Document layout analysis data
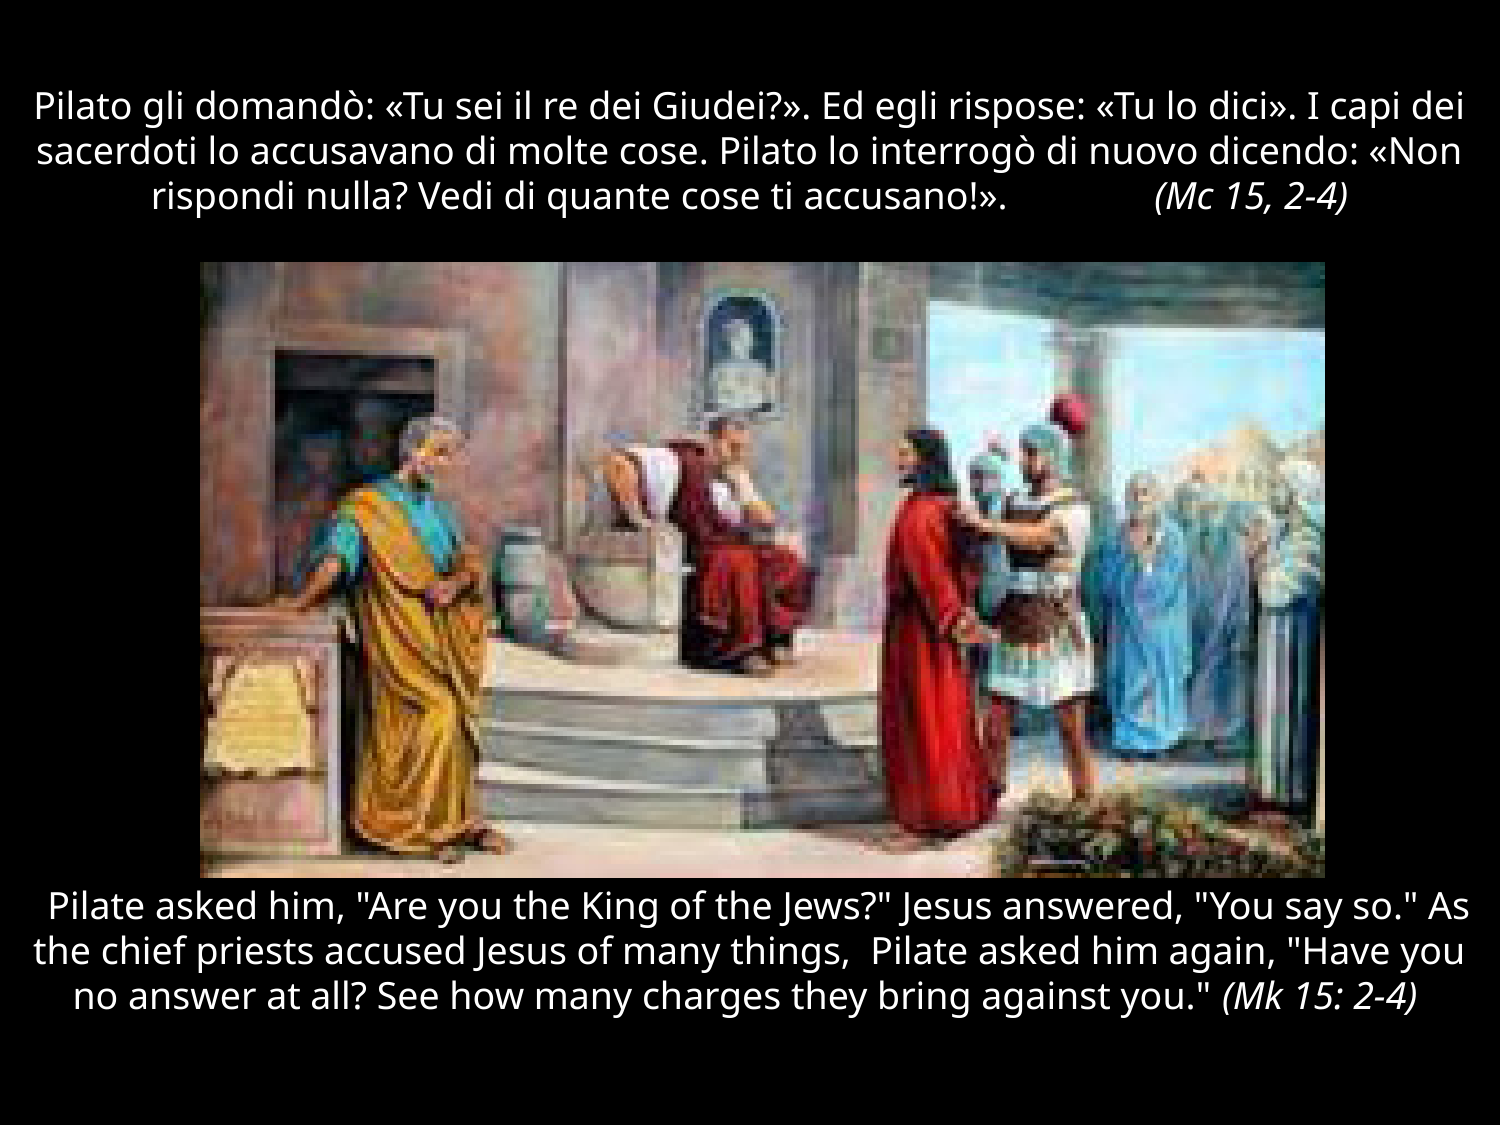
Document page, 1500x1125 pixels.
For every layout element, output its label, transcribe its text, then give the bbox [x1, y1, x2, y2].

text_box Pilate asked him, "Are you the King of the Jews?" Jesus answered, "You say so." As the chief priests accused Jesus of many things, Pilate asked him again, "Have you no answer at all? See how many charges they bring against you." (Mk 15: 2-4) [0, 874, 1500, 1025]
text_box Pilato gli domandò: «Tu sei il re dei Giudei?». Ed egli rispose: «Tu lo dici». I capi dei sacerdoti lo accusavano di molte cose. Pilato lo interrogò di nuovo dicendo: «Non rispondi nulla? Vedi di quante cose ti accusano!». (Mc 15, 2-4) [0, 74, 1500, 225]
picture [199, 262, 1325, 878]
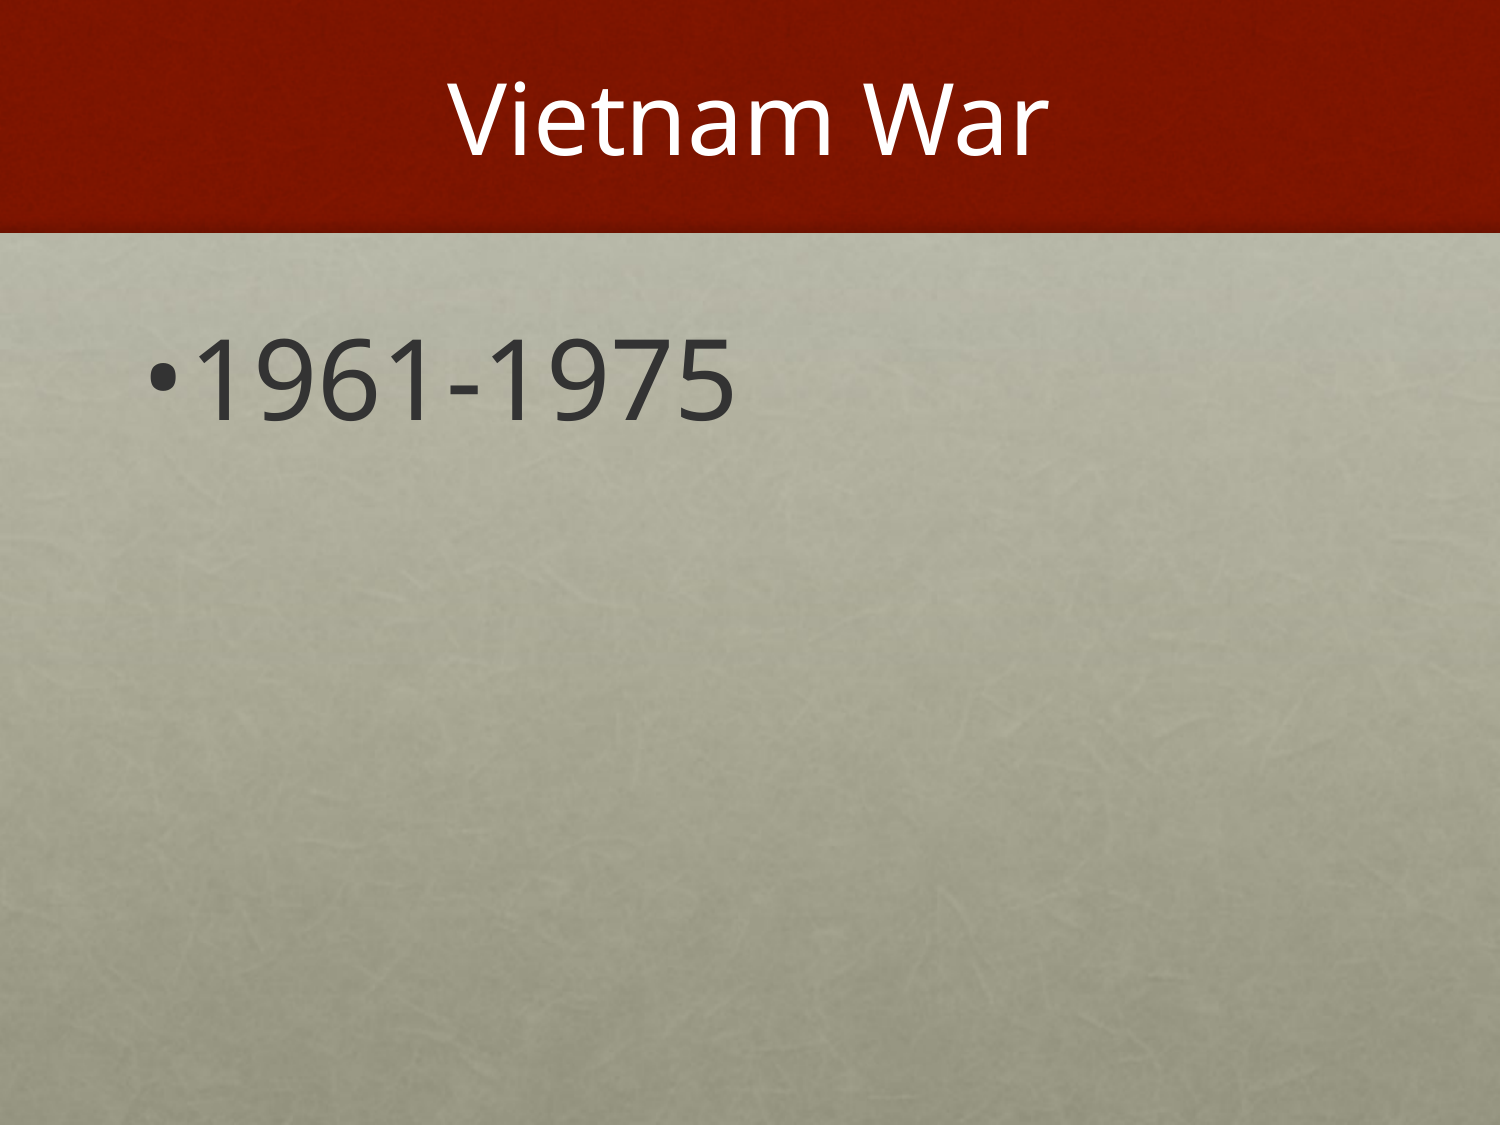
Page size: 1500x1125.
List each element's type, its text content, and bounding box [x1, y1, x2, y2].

title Vietnam War [127, 10, 1372, 221]
list 1961-1975 [127, 299, 1372, 1005]
picture [0, 214, 1500, 1125]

• [Assigned task]
Print the records exactly and omit all pictures.

• [Task response]
Document page, 1500x1125 pixels.
For every layout element, output its label, transcribe its text, then give the bbox [x1, y1, x2, y2].

text_box Pilate asked him, "Are you the King of the Jews?" Jesus answered, "You say so." As the chief priests accused Jesus of many things, Pilate asked him again, "Have you no answer at all? See how many charges they bring against you." (Mk 15: 2-4) [0, 874, 1500, 1025]
text_box Pilato gli domandò: «Tu sei il re dei Giudei?». Ed egli rispose: «Tu lo dici». I capi dei sacerdoti lo accusavano di molte cose. Pilato lo interrogò di nuovo dicendo: «Non rispondi nulla? Vedi di quante cose ti accusano!». (Mc 15, 2-4) [0, 74, 1500, 225]
picture [199, 262, 1325, 878]
Page size: 1500x1125.
List each element's type, its text content, and bounding box [x1, y1, x2, y2].

title Vietnam War [127, 10, 1372, 221]
list 1961-1975 [127, 299, 1372, 1005]
picture [0, 214, 1500, 1125]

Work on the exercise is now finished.